I tasted it after about a year and it was awful, tasted like an old bandaid or something septic. I talked to a man who said he always put cinamon and cloves in his. I added this and let it set about another year. Its great, I can taste the hint of cloves but not the other.
It's wicked to say the least, the first I drank I don't remember finishing the second glass. For a quick buzz it's almost equal to 80 proof and branch water. For the oldest form of alcohlic beverage, I see how it has endured. No hangover either-maybe I've become immune.


----------



## shylock3

P.S. I used bens brewcat recipe to start.


----------



## pascopol

beehugger said:


> Here's a super duper easy recipe. Made it a couple months ago, but haven't tried it yet.
> 
> Augh, can't get the link to work right. Copy and past this:
> 
> www.stormthecastle.com/mead/fast-cheap-mead-making.htm


I would never ferment wine or mead in plastic container. The wine industry does not sell even cheap wines in plastic.
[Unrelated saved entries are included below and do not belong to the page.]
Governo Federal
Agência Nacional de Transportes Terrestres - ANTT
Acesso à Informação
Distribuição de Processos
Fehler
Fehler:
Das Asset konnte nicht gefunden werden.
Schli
Better buy 3 litre bottle of wine (glass) drink it then use it as wine or mead factory.

5 or 6 gal carboy is the best. They are expensive to ship, but if you live in larger city, winemaking supplies stores have all kinds of carboys.
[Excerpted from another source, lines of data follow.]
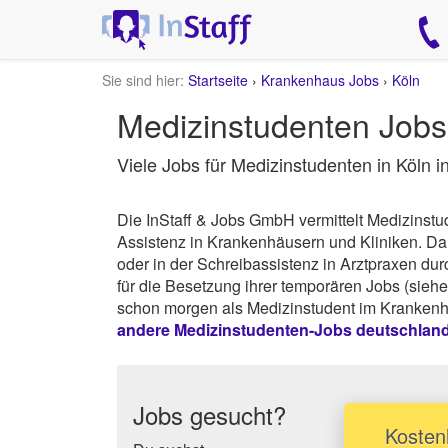
Sie sind hier:
Startseite
›
Krankenhaus Jobs
›
Köln
Medizinstudenten Jobs 
Viele Jobs für Medizinstudenten in Köln 
Die InStaff & Jobs GmbH vermittelt Medizinst
Assistenz in Krankenhäusern und Kliniken. 
oder in der Schreibassistenz in Arztpraxen dur
für die Besetzung ihrer temporären Jobs (sieh
schon morgen als Medizinstudent im Krankenhau
andere Medizinstudenten-Jobs deutschlan
Jobs gesucht?
Kostenl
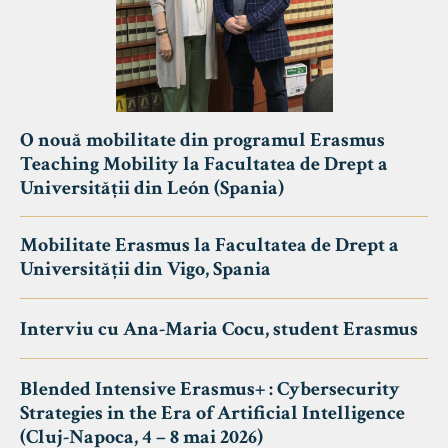
O nouă mobilitate din programul Erasmus
Teaching Mobility la Facultatea de Drept a
Universității din León (Spania)
Mobilitate Erasmus la Facultatea de Drept a
Universității din Vigo, Spania
Interviu cu Ana-Maria Cocu, student Erasmus
Blended Intensive Erasmus+ : Cybersecurity
Strategies in the Era of Artificial Intelligence
(Cluj-Napoca, 4 – 8 mai 2026)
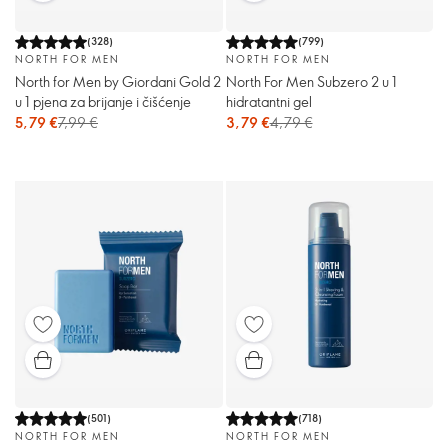
(
328
)
(
799
)
NORTH FOR MEN
NORTH FOR MEN
North for Men by Giordani Gold 2
North For Men Subzero 2 u 1
u 1 pjena za brijanje i čišćenje
hidratantni gel
5,79 €
7,99 €
3,79 €
4,79 €
(
501
)
(
718
)
NORTH FOR MEN
NORTH FOR MEN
Worthy investment for more serious wine/mead maker.


----------



## Boglehead

I am interested in making mead this season. I woul like to make it sparkle. Is there any way to carbonate a modestly sweet mead without a kegging system? Any experience?


----------



## Ben Brewcat

Weeeellllll, yes . Maybe. 

Ferment to dryness, sweeten to taste at bottling and then pasteurize the bottles in a warm-water bath using timed, controlled temperatures to kill the yeast. Obviously this requires quality bottles rated for pressure like returnable beer bottles or American champagne bottles that are crown-capped, and do it in a water-bath canner or similar coverable vessel. 

Same, but instead of pasteurizing do a couple bottles of the batch in plastic bottles. When they're firm (carbonated), put the WHOLE batch in the fridge, causing the yeast to go dormant. Keep entire batch refrigerated until consumed or it'll wake and grenade. Caution: know your yeast. Champagne strains for example are vigorous enough that they may not reliably lay down at fridge temps.
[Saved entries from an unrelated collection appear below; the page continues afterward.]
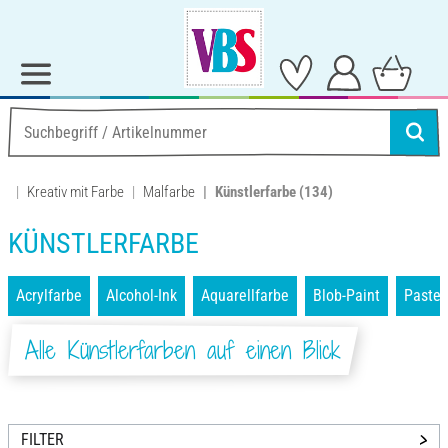
Kreativ mit Farbe
Malfarbe
Künstlerfarbe
(134)
KÜNSTLERFARBE
Acrylfarbe
Alcohol-Ink
Aquarellfarbe
Blob-Paint
Pastel
Alle Künstlerfarben auf einen Blick
FILTER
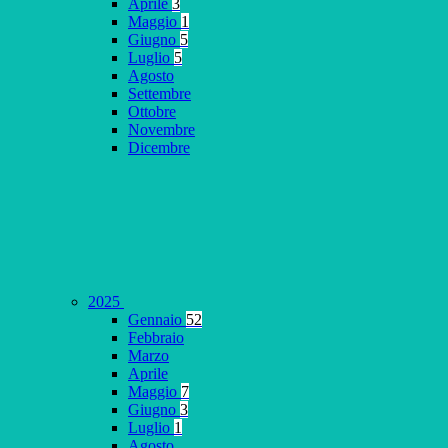
Aprile
3
Maggio
1
Giugno
5
Luglio
5
Agosto
Settembre
Ottobre
Novembre
Dicembre
2025
Gennaio
52
Febbraio
Marzo
Aprile
Maggio
7
Giugno
3
Luglio
1
Agosto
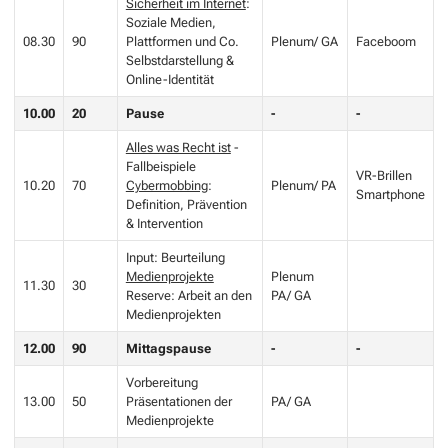
Sicherheit im Internet
:
Soziale Medien,
08.30
90
Plattformen und Co.
Plenum/ GA
Faceboom
Selbstdarstellung &
Online-Identität
10.00
20
Pause
-
-
Alles was Recht ist
-
Fallbeispiele
VR-Brillen
10.20
70
Cybermobbing
:
Plenum/ PA
Smartphone
Definition, Prävention
& Intervention
Input: Beurteilung
Medienprojekte
Plenum
11.30
30
Reserve: Arbeit an den
PA/ GA
Medienprojekten
12.00
90
Mittagspause
-
-
Vorbereitung
13.00
50
Präsentationen der
PA/ GA
Medienprojekte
Or bottle a sparkling dry mead and sweeten with honey at serving.

Or beg SWMBO for a kegging setup (preferred method).


----------



## beehugger

Our wine/mead club recently discussed a "beer gun", which supposedly carbonates your beer, mead, or wine very quickly. I really know nothing more than that, but it's something I'd like to learn more about.


----------



## Ben Brewcat

It takes a kegging setup; it's basically an inexpensive counterpressure bottle filler. But all it does it reduce foaming (somewhat) when transferring kegged, carbonated beverage from keg to bottle.


----------



## Fred Bee

I don't remember where this recipe came from and I have not tried it yet. All my honey here in middle Tennessee is Wildflower variety. I may use my own honey instead of the Orange Blossom Honey and see how it does. If I come across some good Orange Blossom Honey, I may give it a try as well. Hummmm....sounds like I may need to make two batches so I can compare 

*Orange Blossom Sweet Mead*

Recipe for a 1 gallon batch of mead. 
Ingredients:
3 pounds Orange Blossom Honey
1 Teaspoon yeast energizer
1 Teaspoon yeast nutrient
5g Cotes de Blanc (Redstar)

Steps:
Mix the honey, water, energizer, and nutrient in 1 gallon glass jug.
Re-hydrate and pitch the yeast. No boil method used. Used regular tap water, and shook jug to mix and aerate the must. This mead cleared nicely with one racking.


----------



## VolunteerK9

Old thread I know, but I just made two (1) gallon batches of the Joes ancient orange. I've got 2 weeks in one of them and about 2 hours in the other. Second batch is foaming like crazy now-prolly hafta replace the airlock with a clean one tomorrow. Got my fingers crossed on the final outcome.


----------